Amid controversy over the collection of personal data of domestic users by Chinese e-commerce company AliExpress (Ali), there are 190,000 sellers in Korea who collect and share personal data.

According to the Consumer Sovereignty Citizens’ Conference on January 10, it was confirmed that Ali transferred the consent-collected personal data of domestic users to 188,432 Chinese sellers.

Ali obtains your consent to share your personal data with a third party and with a third party abroad in accordance with its own terms and conditions, the “Personal Data Processing Policy”. If you do not agree, you cannot use the service.

The government and civic groups point out that the scope of personal data collection provided for in these regulations is too broad and comprehensive.
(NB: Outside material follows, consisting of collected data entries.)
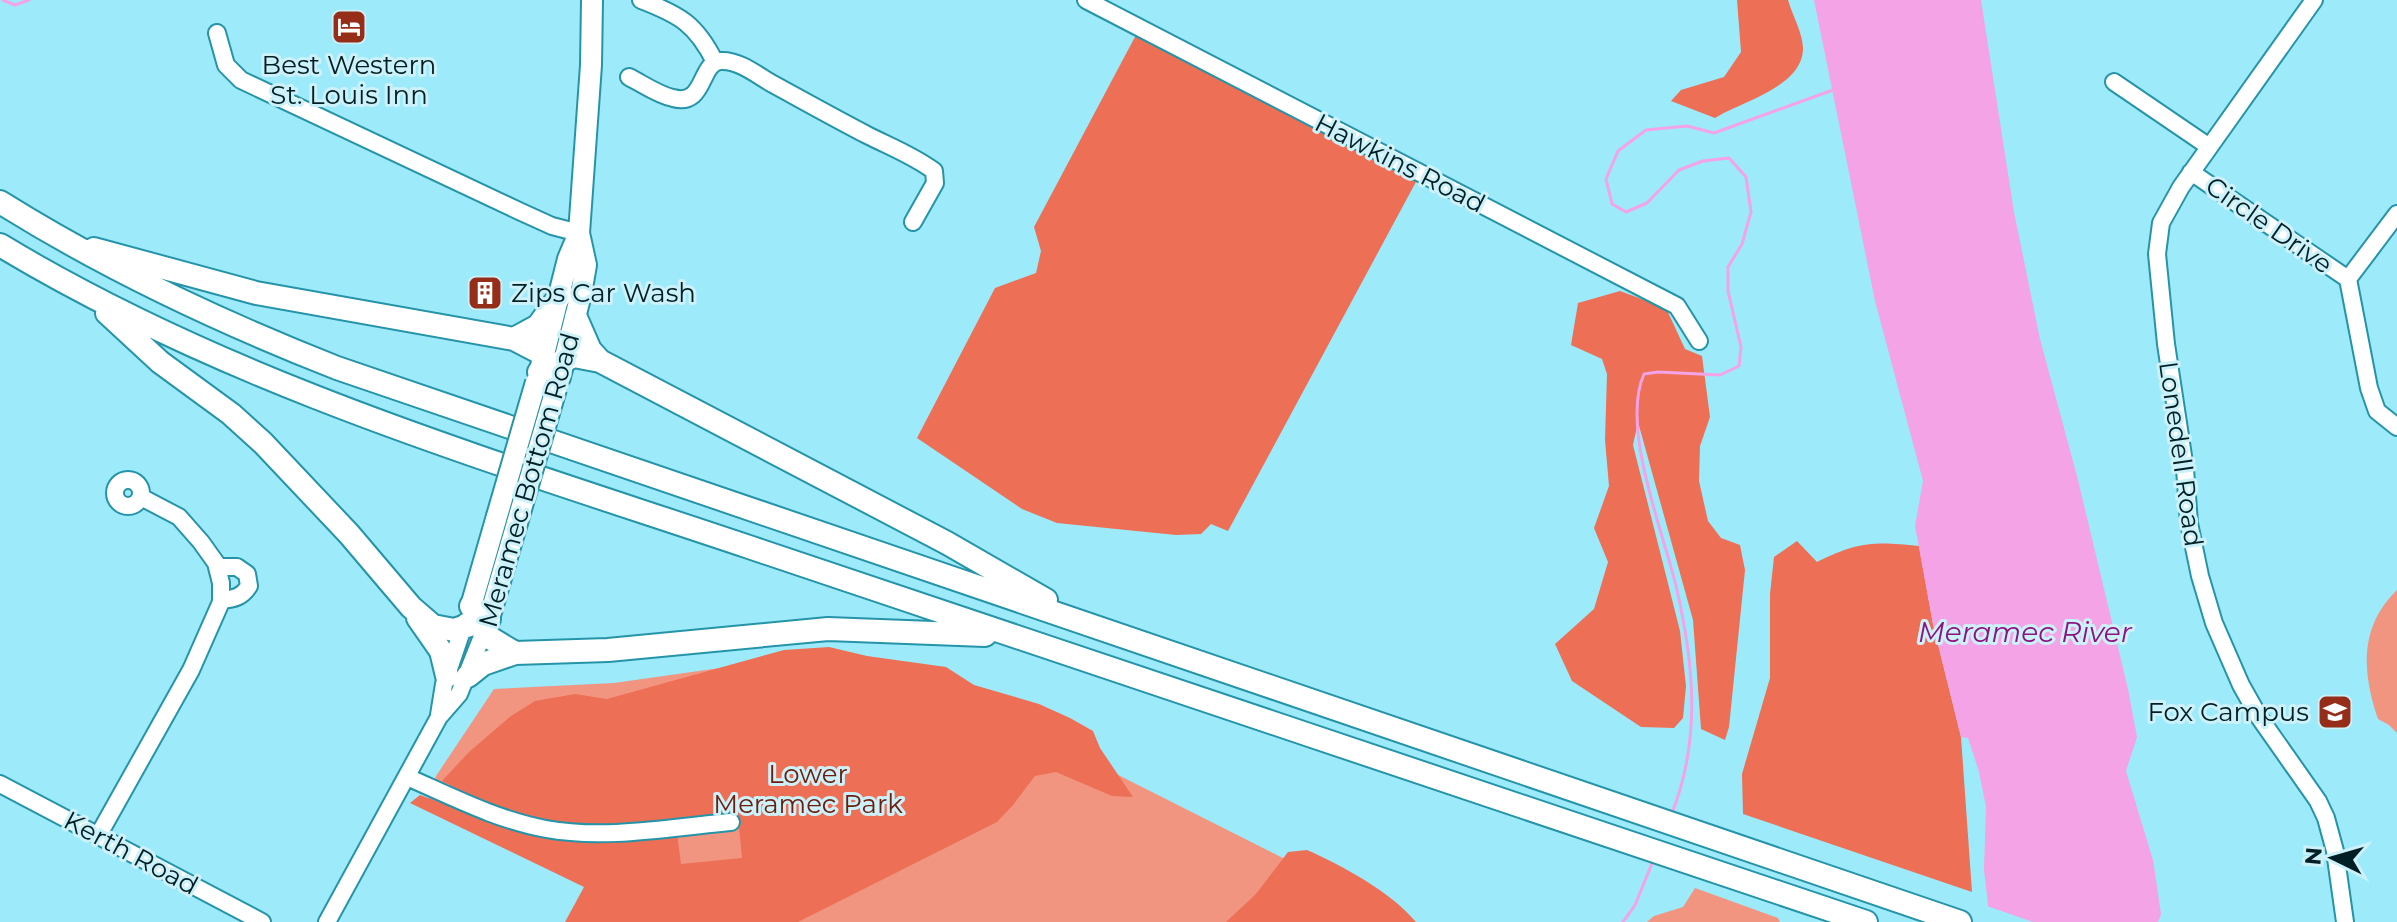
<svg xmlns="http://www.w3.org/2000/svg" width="2397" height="922" viewBox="0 0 2397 922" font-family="Montserrat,sans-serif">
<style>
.green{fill:#f19581}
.forest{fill:#ed6f56}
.water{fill:#f4a3e7}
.pier{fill:#9deafb}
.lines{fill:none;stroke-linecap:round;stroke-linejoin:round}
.stream{stroke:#f4a3e7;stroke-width:3}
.minor-casing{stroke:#2594a8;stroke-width:20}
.major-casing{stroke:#2594a8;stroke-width:24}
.highway-casing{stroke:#2594a8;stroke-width:26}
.minor{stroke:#fff;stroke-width:16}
.major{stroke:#fff;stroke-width:20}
.highway{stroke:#fff;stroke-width:22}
.major-bridge-casing{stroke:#2594a8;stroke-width:24;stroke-linecap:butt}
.major-bridge{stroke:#fff;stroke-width:20}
.labels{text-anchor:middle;stroke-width:6;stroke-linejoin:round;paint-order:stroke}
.poi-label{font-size:26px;fill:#001f25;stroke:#ccf1f9}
.street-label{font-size:26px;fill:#001f25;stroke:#ccf1f9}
.park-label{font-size:26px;fill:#6c1d0e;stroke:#ccf1f9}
.water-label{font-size:28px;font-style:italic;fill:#8e1282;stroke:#ccf1f9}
</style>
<rect width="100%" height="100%" fill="#9deafb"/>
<path class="green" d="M2397,590V733L2389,725L2378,719C2362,672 2359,627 2397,590Z
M812,655L1021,726L1410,922H568L588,886L427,804L436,776L494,689L614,683Z
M1695,888L1778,918L1780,922H1647L1654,916L1683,907Z"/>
<path class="forest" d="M1737,0H1788C1792,14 1803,34 1803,48C1803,87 1742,101 1715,118L1671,101L1681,90L1724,77L1741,52Z
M1136,35L1417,180L1228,531L1211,524L1201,534L1176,535L1057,523L1022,509L917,438L995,288L1036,273L1041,251L1034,227Z
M1620,291L1666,308L1685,349L1702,356L1710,417L1700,446L1699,481L1708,521L1721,538L1740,545L1745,570L1729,727L1725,740L1701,729L1693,620L1638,422L1633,445L1680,631L1686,686L1683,718L1674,728L1641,727L1572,681L1555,644L1594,609L1608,562L1594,528L1609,486L1605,440L1607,374L1602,359L1571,345L1578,303Z
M1797,541L1817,562C1857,542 1874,541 1919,546L1933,624L1961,737L1972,892L1743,814L1742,774L1770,678V594L1774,557Z
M829,647L867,656L946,667L974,685L1039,704L1070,718L1093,731L1100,748L1133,797L1112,796L1056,772L1035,776L1013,805L997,822L798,922H565L584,887L410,803L420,795L485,819L677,833L681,864L742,858L739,827L731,815C670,821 607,833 545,823C509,818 475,798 442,781L469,752L511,716L535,701L575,694L607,699L784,650Z
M1307,850C1343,866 1391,892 1416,922H1226L1256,894L1288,852Z"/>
<path class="water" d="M1814,0H1981L2014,212L2040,339L2078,480L2128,689L2137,737L2126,771L2153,860L2161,914L2158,922H1990L1984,870L1986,807L1979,772L1968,738L1961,737L1933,624L1915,526L1923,481L1875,301Z"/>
<path class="pier" d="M1984,905L2033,922H1986Z"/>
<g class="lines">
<path class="stream" d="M3,0L15,5L29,0
M1672,813C1701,740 1694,665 1677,590C1664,533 1620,428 1644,374L1658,372L1720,375L1739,366L1741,347L1728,291V267L1742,244L1751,212L1746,177L1729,158L1703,161L1679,170L1647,203L1626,212L1612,204L1606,179L1618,151L1646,130L1687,126L1714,133L1833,90
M1623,922L1635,905L1653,861"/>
<defs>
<path id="minor" d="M641,0C680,15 696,24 715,62
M1086,0L1677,306L1699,341
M2314,0L2181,187L2161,223L2157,254L2166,344L2185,469L2189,523L2200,576L2214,623L2241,685L2259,717L2318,801L2326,818L2335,851L2345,922
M217,33L226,65L241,80L519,211L552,226L579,233
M629,77C643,84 658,95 673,98C706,107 699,62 721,61C739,60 757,75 771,83C804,101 836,119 869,136C891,147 914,156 934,171L935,183L913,222
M2114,82L2208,146
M2191,172L2348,279
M2397,214L2348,279L2369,388L2377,411L2397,427
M115 493a13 13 0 1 1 26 0a13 13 0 1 1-26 0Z
M217,567H237L247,574L249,586C242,597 234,599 221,600
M439,715L444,684L465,622
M407,777C453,797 497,820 546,829C606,840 672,827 731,822
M0,784L262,922
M98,836L191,670L221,602V583L216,563L201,542L179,517L141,497
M327,922L439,717L459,694L487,624"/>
<path id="major" d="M540,370L568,259L579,233L591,65L592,0
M561,373L581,294L586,265L579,233
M471,606L497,516
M489,619L517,523"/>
<path id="highway" d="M0,202C107,269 220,322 337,368L1960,922
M0,245C232,385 493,461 749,547C1121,674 1494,795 1866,922
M94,249L256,293L514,339L539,352L559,377
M107,313L160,362L231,414L263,443L349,534L411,607L433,626L454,630L489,619
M576,318L590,350L600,361
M514,339L538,326L561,294
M539,372L574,356L600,361L947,543L1046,600
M471,606L490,638L515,653L608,650L828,629L985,635
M418,618L441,651L447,676
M468,676L483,664L515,653"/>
</defs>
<use href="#minor" class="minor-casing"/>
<use href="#major" class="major-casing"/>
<use href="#highway" class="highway-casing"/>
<use href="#minor" class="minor"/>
<use href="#major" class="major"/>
<use href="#highway" class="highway"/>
<defs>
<path id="major-bridge" d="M497,516L536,382
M517,523L556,389"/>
</defs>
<use href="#major-bridge" class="major-bridge-casing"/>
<use href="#major-bridge" class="major-bridge"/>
</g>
<defs>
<symbol id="hotel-square" viewBox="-11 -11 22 22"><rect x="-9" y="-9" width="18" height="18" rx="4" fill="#962d19" stroke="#ccf1f9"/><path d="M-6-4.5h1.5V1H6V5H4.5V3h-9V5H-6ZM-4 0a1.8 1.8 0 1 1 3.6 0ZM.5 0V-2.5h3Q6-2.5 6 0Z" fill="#fff"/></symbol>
<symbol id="building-square" viewBox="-11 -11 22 22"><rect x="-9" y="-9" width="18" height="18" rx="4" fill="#962d19" stroke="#ccf1f9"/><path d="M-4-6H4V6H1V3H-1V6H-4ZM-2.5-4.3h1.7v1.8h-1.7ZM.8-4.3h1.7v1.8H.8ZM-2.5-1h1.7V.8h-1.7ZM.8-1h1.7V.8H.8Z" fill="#fff"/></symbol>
<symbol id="school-square" viewBox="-11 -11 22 22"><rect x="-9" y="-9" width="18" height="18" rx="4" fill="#962d19" stroke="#ccf1f9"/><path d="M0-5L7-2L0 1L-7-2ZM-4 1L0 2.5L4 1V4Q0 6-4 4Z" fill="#fff"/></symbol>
</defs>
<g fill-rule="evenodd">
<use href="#hotel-square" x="329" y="7" width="40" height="40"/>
<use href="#building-square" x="465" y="273" width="40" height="40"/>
<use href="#school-square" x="2315" y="692" width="40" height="40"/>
</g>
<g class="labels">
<g class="poi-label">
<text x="349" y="74">Best Western<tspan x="349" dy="30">St. Louis Inn</tspan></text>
<text x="511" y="302" text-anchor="start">Zips Car Wash</text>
<text x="2309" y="721" text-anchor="end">Fox Campus</text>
</g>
<g class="street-label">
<text transform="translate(1400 163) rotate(27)" y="9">Hawkins Road</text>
<text transform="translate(2269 225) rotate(35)" y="9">Circle Drive</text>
<text transform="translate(2181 454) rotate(82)" y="9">Lonedell Road</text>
<text transform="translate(529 480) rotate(-74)" y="9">Meramec Bottom Road</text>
<text transform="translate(131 853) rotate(28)" y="9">Kerth Road</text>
</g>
<g class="park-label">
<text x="808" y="783">Lower<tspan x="808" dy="30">Meramec Park</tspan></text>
</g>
<g class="water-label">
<text x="2025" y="642">Meramec River</text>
</g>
</g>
<g transform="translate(2333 858) rotate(275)" stroke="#ccf1f9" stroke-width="6" paint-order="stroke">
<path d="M0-6L14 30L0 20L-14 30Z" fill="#001f25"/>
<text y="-12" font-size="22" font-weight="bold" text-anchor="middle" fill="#001f25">N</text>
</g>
</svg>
Even in the same e-commerce industry, consent to provide personal data is sometimes required, but it differs in that it is limited to the extent necessary.

In the Regulations, the type of personal data provided to the seller (third party) is defined as “bank account details or similar payment information used for the purchase, mobile phone number used for payment, number of the foreign card used for payment with a foreign card, information about the cash receipt, place of delivery , detailed access information (common door access number) and a photo of the product delivery completion (user’s home photo).”

Another problem is that it is difficult to determine which companies are sellers in China and receive this type of personal information.

There are high concerns about a personal data breach because the seller information in China, where Ali receives personal data, only includes a name and email address and does not include a link to a website that could identify the seller.

“The government should disclose clear information about the 188,432 Chinese companies that seized users’ personal data from Ali and carefully review their status and capabilities in managing personal data,” the Citizens’ Association for Consumer Sovereignty said.